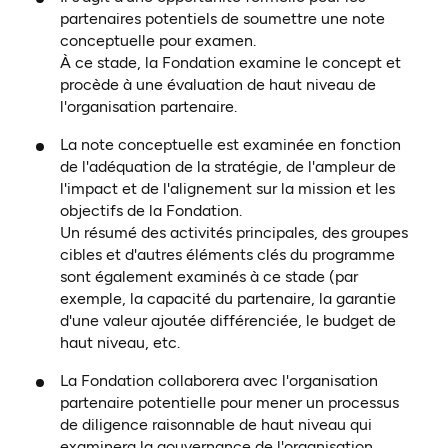
partenaires potentiels de soumettre une note
conceptuelle pour examen.
À ce stade, la Fondation examine le concept et
procède à une évaluation de haut niveau de
l'organisation partenaire.
La note conceptuelle est examinée en fonction
de l'adéquation de la stratégie, de l'ampleur de
l'impact et de l'alignement sur la mission et les
objectifs de la Fondation.
Un résumé des activités principales, des groupes
cibles et d'autres éléments clés du programme
sont également examinés à ce stade (par
exemple, la capacité du partenaire, la garantie
d'une valeur ajoutée différenciée, le budget de
haut niveau, etc.
La Fondation collaborera avec l'organisation
partenaire potentielle pour mener un processus
de diligence raisonnable de haut niveau qui
examinera la gouvernance de l'organisation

• • • •

What you should do
All of the material above is to be retyped exactly, with no pictures included.

Response
partenaires potentiels de soumettre une note
conceptuelle pour examen.
À ce stade, la Fondation examine le concept et
procède à une évaluation de haut niveau de
l'organisation partenaire.
La note conceptuelle est examinée en fonction
de l'adéquation de la stratégie, de l'ampleur de
l'impact et de l'alignement sur la mission et les
objectifs de la Fondation.
Un résumé des activités principales, des groupes
cibles et d'autres éléments clés du programme
sont également examinés à ce stade (par
exemple, la capacité du partenaire, la garantie
d'une valeur ajoutée différenciée, le budget de
haut niveau, etc.
La Fondation collaborera avec l'organisation
partenaire potentielle pour mener un processus
de diligence raisonnable de haut niveau qui
examinera la gouvernance de l'organisation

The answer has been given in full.